Segment Start: MATERIAL FOR THIS TASK

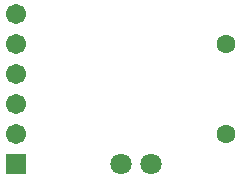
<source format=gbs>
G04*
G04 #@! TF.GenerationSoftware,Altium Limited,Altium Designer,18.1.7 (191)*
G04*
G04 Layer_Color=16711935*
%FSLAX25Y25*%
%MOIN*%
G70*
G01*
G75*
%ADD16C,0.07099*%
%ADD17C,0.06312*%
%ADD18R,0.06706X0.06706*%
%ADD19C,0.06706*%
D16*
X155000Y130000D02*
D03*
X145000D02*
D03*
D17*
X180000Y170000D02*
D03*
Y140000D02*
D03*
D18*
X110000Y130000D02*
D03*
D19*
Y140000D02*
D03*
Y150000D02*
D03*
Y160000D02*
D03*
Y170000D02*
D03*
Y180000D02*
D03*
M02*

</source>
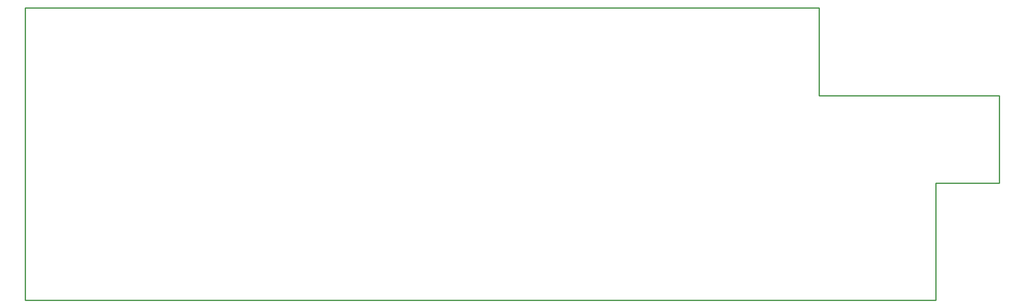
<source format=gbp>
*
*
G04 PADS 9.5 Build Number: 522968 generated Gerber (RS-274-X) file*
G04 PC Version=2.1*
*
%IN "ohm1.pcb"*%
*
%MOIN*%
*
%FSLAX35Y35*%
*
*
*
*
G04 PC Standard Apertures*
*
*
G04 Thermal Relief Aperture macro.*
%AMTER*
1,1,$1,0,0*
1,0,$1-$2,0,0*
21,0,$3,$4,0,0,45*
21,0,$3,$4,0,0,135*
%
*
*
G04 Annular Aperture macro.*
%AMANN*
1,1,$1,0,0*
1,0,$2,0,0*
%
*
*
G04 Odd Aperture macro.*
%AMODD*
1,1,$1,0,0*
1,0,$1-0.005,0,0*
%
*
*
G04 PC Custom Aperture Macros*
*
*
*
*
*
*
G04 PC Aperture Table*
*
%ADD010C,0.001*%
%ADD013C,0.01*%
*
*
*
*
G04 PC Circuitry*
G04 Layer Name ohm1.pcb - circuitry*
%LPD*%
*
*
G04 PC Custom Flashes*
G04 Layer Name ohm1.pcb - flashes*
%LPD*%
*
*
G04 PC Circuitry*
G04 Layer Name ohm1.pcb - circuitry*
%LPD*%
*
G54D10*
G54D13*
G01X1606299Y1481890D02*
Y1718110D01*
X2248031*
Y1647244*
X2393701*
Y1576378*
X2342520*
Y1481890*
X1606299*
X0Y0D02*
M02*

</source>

Segment End: MATERIAL FOR THIS TASK
Segment Start: MATERIAL FOR THIS TASK

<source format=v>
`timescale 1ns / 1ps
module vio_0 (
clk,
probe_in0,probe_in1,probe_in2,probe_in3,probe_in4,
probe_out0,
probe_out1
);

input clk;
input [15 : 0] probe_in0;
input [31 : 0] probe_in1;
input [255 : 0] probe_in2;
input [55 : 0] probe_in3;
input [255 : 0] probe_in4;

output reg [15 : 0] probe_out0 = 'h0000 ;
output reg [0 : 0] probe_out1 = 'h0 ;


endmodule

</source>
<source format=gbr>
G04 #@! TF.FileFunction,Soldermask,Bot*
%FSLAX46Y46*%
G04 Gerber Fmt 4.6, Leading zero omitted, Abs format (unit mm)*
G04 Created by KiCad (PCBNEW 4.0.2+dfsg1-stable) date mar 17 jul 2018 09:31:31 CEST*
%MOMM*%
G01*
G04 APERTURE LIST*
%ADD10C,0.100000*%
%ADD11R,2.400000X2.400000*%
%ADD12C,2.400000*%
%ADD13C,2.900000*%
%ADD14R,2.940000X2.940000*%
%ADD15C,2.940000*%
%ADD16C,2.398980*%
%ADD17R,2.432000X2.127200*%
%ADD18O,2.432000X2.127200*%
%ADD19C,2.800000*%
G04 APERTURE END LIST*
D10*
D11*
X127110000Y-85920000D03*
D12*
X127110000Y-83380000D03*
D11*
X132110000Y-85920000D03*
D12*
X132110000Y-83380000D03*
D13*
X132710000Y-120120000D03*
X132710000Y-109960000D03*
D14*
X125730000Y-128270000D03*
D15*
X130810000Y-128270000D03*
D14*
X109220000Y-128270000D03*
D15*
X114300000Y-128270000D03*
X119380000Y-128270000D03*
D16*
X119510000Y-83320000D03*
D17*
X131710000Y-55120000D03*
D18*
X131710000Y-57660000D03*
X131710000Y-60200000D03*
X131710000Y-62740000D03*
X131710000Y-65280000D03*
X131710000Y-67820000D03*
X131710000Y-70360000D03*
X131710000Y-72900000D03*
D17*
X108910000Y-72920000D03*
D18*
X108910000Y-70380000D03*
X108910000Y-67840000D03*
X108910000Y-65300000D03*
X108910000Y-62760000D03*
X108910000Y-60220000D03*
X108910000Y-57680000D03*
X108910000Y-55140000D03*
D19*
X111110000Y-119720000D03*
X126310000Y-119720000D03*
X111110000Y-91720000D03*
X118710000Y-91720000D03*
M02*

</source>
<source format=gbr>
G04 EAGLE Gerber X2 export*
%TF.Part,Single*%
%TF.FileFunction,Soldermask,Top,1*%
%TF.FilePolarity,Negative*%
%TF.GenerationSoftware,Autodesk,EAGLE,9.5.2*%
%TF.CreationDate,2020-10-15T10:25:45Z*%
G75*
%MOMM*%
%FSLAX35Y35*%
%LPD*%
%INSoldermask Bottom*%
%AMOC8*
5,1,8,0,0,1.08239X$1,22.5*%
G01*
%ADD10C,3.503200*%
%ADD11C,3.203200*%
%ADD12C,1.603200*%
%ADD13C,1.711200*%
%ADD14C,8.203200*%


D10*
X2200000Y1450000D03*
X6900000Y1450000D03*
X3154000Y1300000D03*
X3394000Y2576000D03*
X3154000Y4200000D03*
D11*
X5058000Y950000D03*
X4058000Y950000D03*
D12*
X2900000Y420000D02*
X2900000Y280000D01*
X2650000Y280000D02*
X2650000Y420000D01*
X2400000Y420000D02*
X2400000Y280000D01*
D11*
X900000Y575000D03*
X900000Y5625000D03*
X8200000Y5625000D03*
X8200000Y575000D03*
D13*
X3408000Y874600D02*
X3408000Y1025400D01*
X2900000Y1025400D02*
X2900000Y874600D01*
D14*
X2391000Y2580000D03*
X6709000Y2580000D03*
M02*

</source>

Segment End: MATERIAL FOR THIS TASK
Segment Start: MATERIAL FOR THIS TASK

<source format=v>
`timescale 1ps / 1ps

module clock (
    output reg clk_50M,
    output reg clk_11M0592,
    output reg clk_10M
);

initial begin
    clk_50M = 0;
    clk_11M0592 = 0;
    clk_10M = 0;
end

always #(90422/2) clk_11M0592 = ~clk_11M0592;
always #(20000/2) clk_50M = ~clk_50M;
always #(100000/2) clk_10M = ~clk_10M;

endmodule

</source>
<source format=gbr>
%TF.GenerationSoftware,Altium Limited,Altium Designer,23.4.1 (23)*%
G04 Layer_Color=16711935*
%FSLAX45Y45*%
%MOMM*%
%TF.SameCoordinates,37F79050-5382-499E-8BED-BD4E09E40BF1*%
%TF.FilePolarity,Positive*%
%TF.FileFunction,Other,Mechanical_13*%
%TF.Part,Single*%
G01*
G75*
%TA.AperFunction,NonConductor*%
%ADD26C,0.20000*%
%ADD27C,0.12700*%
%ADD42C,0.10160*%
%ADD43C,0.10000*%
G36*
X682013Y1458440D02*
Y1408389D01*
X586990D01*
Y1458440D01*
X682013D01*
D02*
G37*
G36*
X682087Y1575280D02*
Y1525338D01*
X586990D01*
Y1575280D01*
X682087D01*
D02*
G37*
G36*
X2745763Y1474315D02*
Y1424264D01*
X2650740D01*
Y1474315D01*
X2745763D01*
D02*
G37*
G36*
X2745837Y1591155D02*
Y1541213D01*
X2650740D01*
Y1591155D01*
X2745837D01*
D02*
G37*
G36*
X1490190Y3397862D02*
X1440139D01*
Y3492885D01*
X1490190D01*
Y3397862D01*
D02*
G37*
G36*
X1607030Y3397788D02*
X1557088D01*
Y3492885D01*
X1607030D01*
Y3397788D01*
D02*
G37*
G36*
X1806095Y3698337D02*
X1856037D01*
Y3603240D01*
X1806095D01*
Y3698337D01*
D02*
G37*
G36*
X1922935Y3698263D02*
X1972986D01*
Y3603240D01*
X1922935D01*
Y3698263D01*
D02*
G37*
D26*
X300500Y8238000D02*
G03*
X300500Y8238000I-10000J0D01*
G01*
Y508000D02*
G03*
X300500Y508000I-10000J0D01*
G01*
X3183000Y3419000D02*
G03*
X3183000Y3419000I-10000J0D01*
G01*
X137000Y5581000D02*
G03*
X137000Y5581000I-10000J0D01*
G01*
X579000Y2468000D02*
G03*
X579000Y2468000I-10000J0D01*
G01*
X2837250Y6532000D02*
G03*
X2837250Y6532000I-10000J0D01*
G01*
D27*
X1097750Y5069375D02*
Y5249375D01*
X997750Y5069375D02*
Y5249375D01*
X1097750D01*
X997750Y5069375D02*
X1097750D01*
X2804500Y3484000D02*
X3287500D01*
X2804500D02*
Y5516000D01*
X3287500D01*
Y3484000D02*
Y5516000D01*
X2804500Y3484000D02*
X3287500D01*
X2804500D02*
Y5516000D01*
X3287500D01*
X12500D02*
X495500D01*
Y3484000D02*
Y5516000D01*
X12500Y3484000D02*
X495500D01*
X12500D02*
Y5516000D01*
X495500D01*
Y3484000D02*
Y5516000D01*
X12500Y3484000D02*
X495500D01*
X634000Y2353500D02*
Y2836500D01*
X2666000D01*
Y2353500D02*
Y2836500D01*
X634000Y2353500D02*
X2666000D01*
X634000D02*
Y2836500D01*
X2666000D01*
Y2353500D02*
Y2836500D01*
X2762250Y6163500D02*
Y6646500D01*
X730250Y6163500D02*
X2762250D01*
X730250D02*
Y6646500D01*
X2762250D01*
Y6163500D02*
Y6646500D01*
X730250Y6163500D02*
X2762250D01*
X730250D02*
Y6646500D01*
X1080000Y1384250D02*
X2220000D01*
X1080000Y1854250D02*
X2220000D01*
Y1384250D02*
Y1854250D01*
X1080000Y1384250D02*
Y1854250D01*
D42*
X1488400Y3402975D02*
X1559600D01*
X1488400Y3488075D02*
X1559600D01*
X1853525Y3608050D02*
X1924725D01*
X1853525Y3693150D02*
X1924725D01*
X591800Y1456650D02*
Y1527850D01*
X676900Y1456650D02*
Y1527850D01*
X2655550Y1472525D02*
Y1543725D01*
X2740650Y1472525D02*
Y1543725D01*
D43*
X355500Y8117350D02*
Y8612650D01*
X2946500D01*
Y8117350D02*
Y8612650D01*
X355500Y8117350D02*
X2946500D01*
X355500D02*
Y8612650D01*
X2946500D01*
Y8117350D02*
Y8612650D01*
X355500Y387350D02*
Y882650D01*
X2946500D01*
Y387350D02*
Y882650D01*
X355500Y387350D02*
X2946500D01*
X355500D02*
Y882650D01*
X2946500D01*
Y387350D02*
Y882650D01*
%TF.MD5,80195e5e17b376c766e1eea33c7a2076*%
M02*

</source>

Segment End: MATERIAL FOR THIS TASK

> _WORK TO BE COMPLETED_
For each line of the data that includes the word "Gerber", return a copy of it.

> _RESULT OF THE TASK_
G04 PADS 9.5 Build Number: 522968 generated Gerber (RS-274-X) file*
G04 Gerber Fmt 4.6, Leading zero omitted, Abs format (unit mm)*
G04 EAGLE Gerber X2 export*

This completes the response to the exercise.